Aussies cash flow in the green as unemployment rate falls

The fact that Australians are more likely to meet their expenses without having to dip into their savings may come as a surprise against a background of ongoing high unemployment, but that's the latest from an RFi survey conducted in July 2013.

According to a survey from RFi conducted in July 2013, Australians were significantly less likely to need to dip into their savings to meet everyday living expenses than they had been in November 2012.

In fact, the proportion of Australian savers who have dipped into their savings in order to fund their lifestyle sits at its lowest level. Only 57% of savers surveyed by RFi in July had dipped into their savings to fund their lifestyle, which was significantly lower than the 60% who had done so in November 2012.

These findings align with labour force statistics released yesterday showing the unemployment rate has fallen to a surprise 5.6% The Australian economy generated an addition 9100 job in September as the unemployment rate slipped from Augusts four-year high of 5.8%

Amongst the new jobs creates in September, full-time positions rose by 5000 while part-time jobs increased by 4100.

Despite the influx of new jobs, the proportion of savers whose primary savings goal was to be prepared for 'unexpected expenses' has been steadily decreasing.

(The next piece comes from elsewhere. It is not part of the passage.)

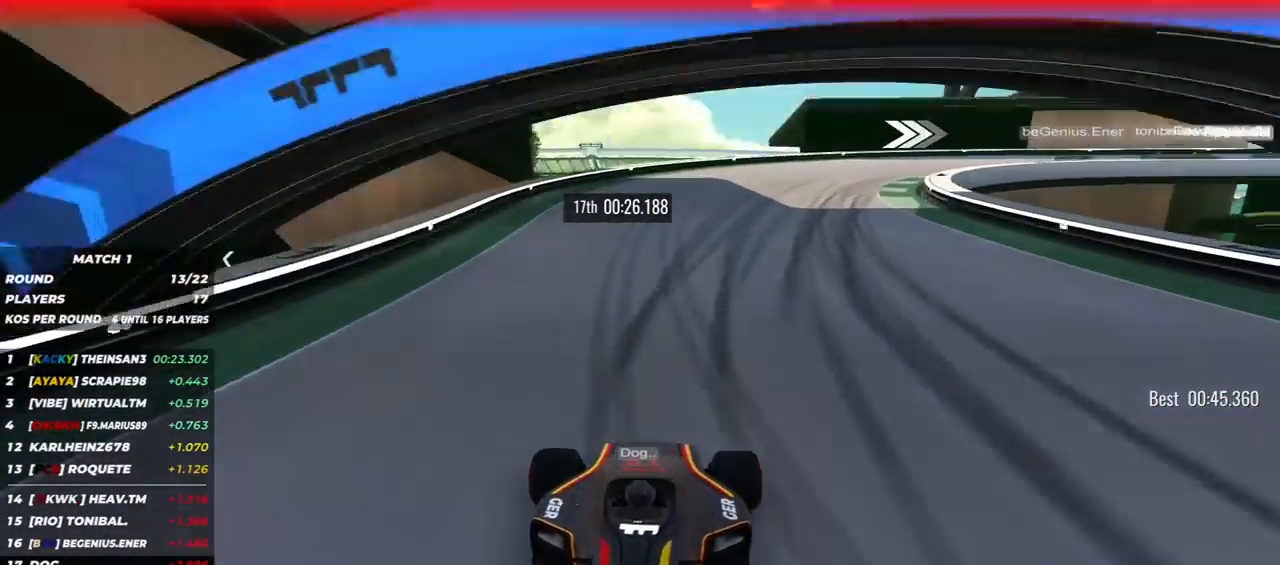
{"keys": ["down", "left"], "events": [[83, "left", "down"]]}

The banking industry also saw as corresponding decrease in the growth of deposit books. According to Apra data, Bank retail deposits increased by only 0.3% in July at an annualised rate of 3.6%, which is much lower than the average rate of 8-9% seen over the past few years. This decrease in growth may largely be due to the Reserve Banks recent cash rate cuts that caused a fall in interest rate returns possible through savings accounts.

RFi research has also shown that the average number of savings accounts per saver has increased in 2012 but remained steady through 2013 suggesting that current savers have been disinclined to open new savings accounts.